Work task → In the rows below, rewrite the stretch from the line containing "is written: 0.139,A" through the end of the rows, replacing "photo" with "image" and changing nothing else. Leave the picture lines out of your answer.

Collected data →
»»

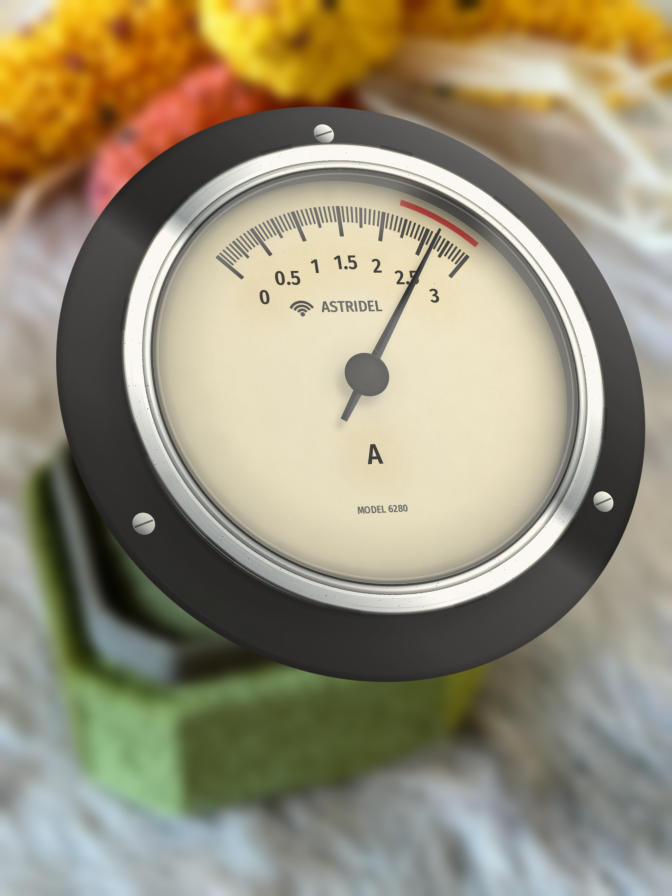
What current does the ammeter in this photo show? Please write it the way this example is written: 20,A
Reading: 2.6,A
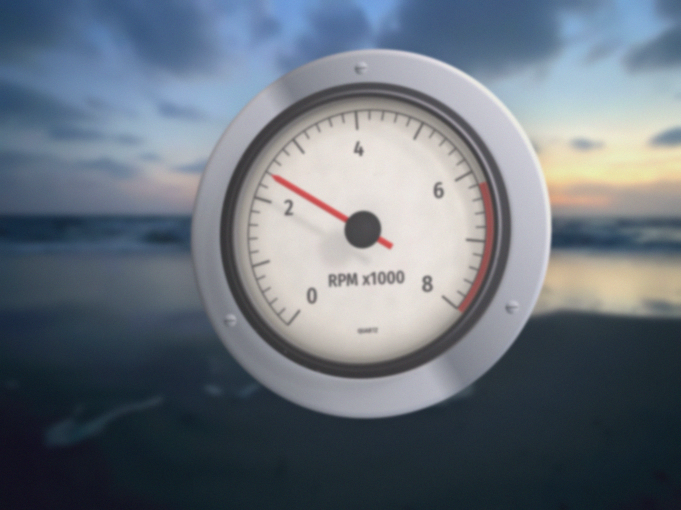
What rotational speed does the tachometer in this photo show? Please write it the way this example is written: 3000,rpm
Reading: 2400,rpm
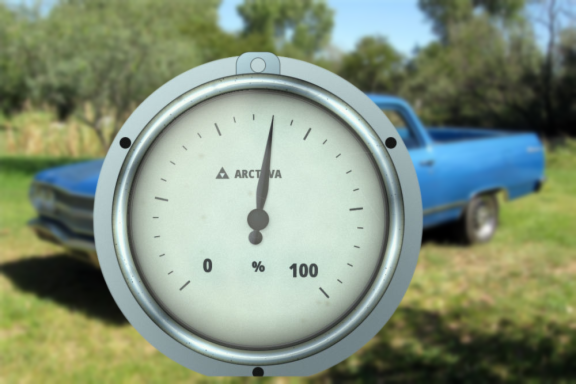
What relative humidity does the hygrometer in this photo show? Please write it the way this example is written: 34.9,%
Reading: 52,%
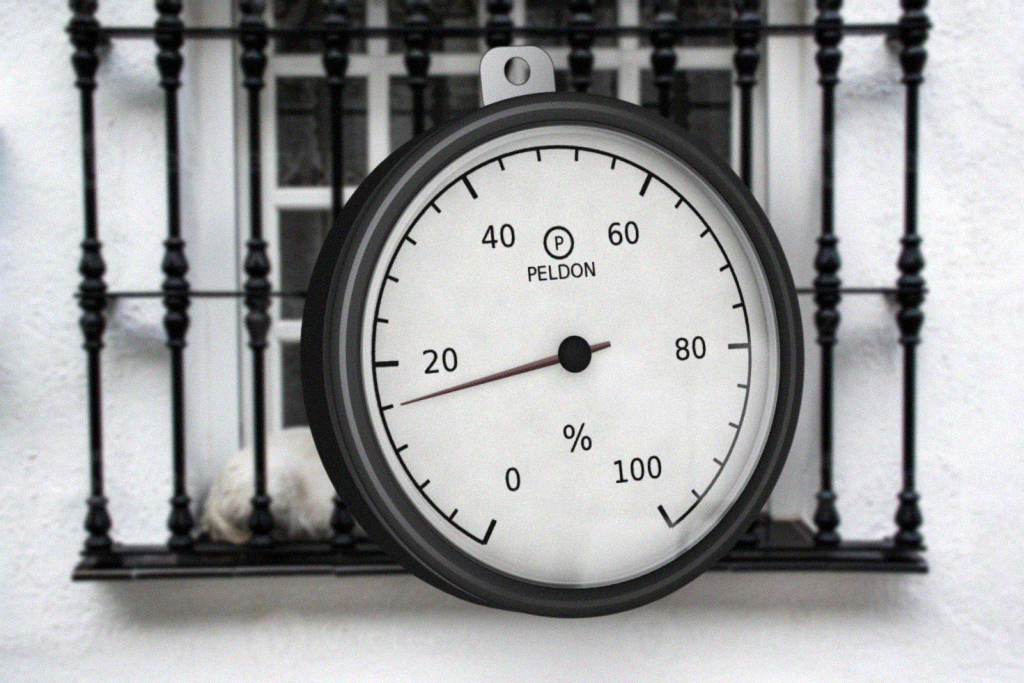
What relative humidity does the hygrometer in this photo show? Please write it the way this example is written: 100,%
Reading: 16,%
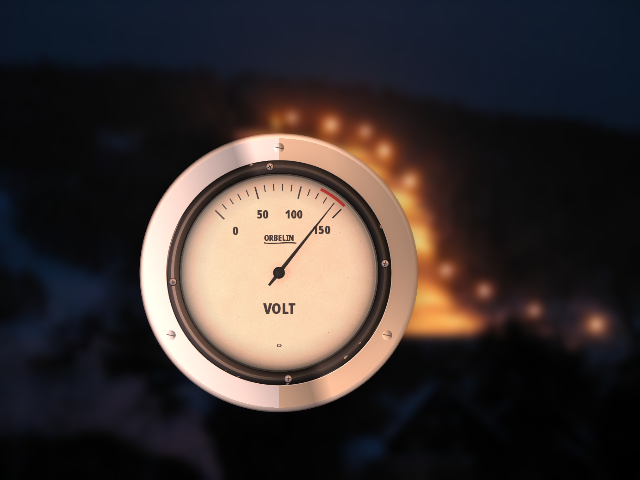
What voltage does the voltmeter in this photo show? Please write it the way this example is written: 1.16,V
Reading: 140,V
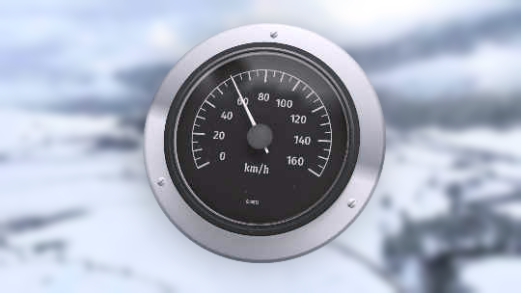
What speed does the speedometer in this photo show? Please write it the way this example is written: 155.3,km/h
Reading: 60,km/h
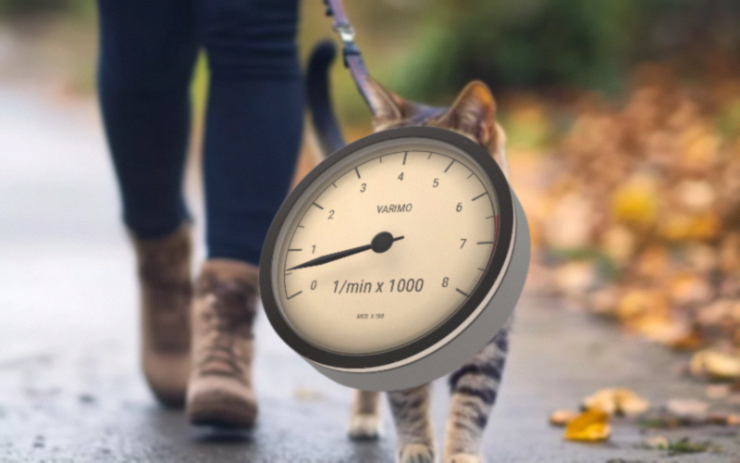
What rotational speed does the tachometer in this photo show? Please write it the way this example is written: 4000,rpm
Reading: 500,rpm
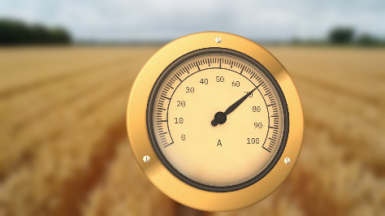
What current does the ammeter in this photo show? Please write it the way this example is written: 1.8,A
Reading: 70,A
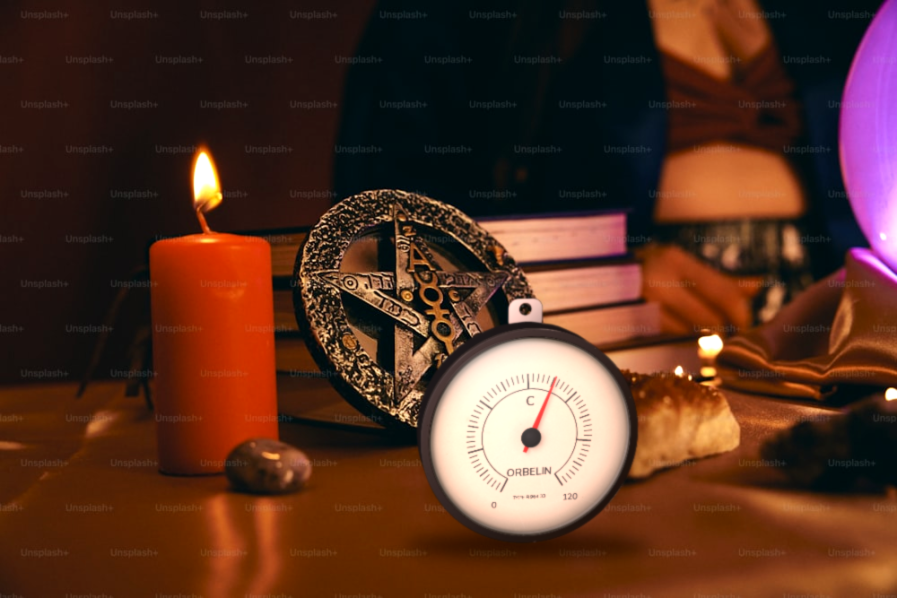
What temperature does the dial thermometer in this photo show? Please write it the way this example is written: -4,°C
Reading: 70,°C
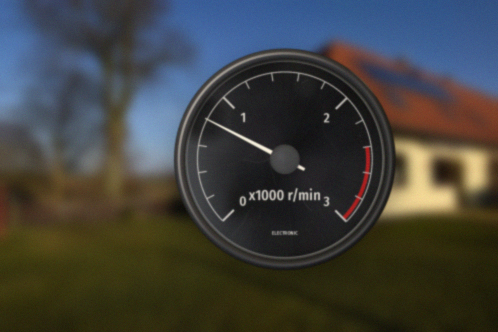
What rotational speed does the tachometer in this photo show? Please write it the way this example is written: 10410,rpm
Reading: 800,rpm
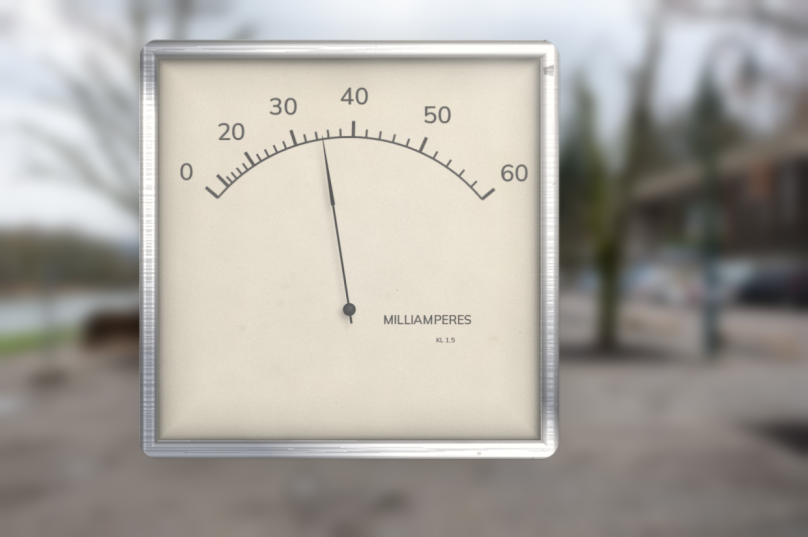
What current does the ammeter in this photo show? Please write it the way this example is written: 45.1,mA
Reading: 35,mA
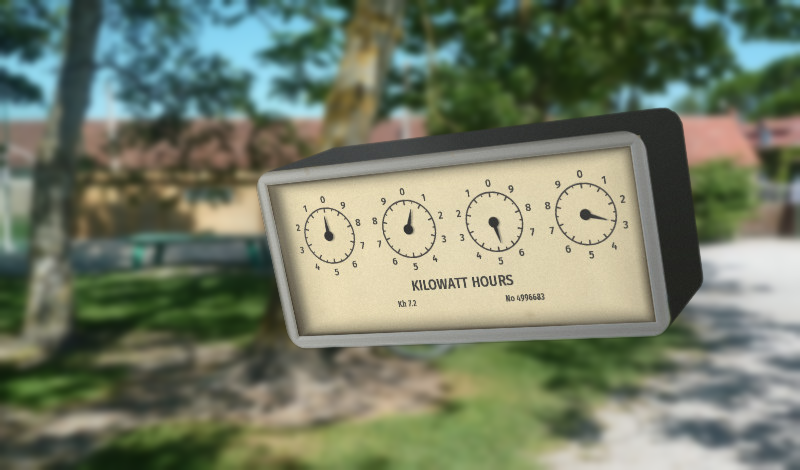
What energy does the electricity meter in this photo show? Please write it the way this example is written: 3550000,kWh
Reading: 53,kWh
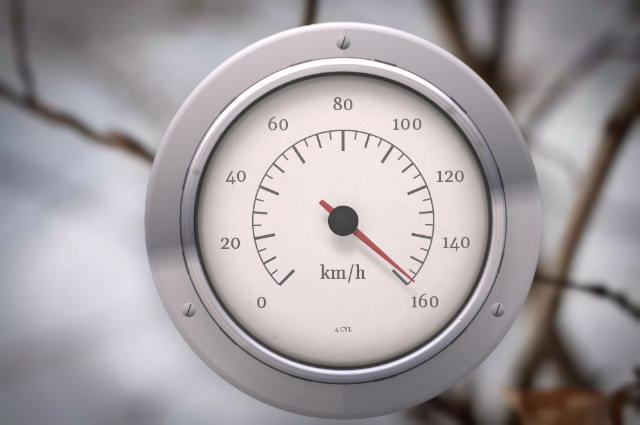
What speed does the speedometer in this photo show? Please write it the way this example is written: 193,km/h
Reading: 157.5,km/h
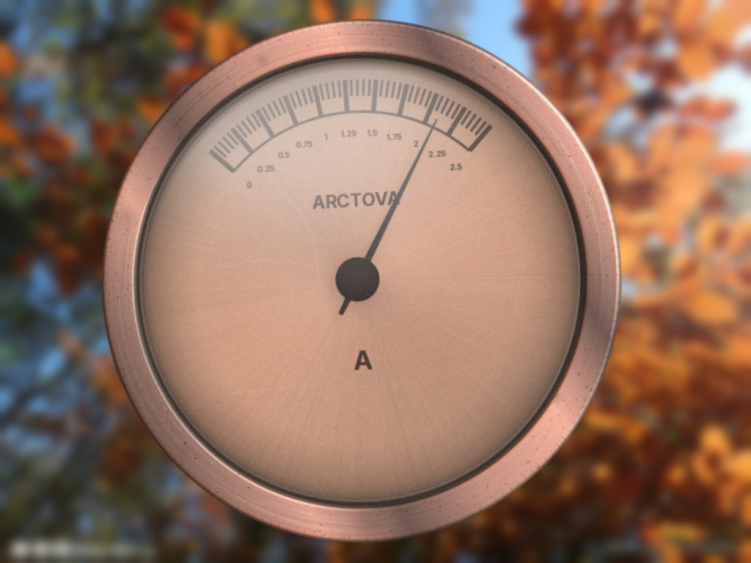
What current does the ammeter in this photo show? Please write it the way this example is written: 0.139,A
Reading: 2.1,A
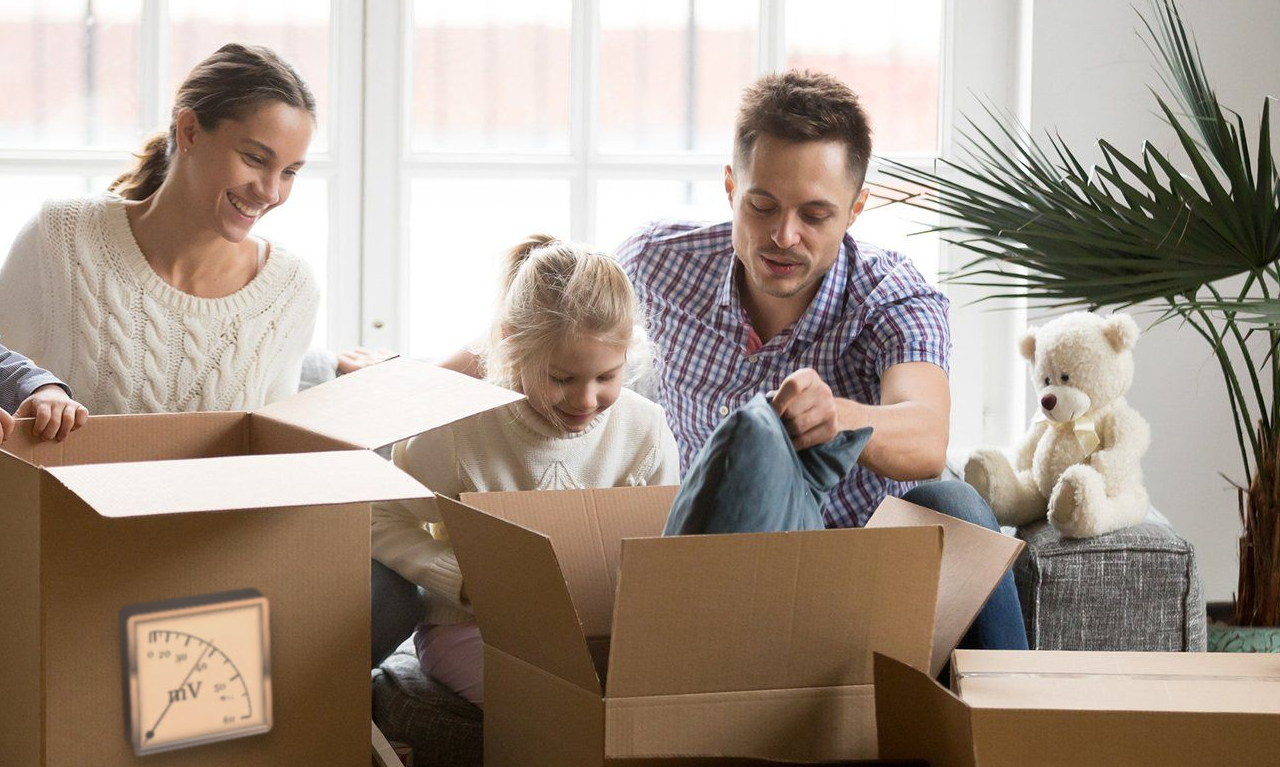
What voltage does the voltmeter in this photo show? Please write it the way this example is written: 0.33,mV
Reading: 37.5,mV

««

Reply to the task →
What current does the ammeter in this image show? Please write it the way this example is written: 0.139,A
Reading: 2.1,A
What voltage does the voltmeter in this image show? Please write it the way this example is written: 0.33,mV
Reading: 37.5,mV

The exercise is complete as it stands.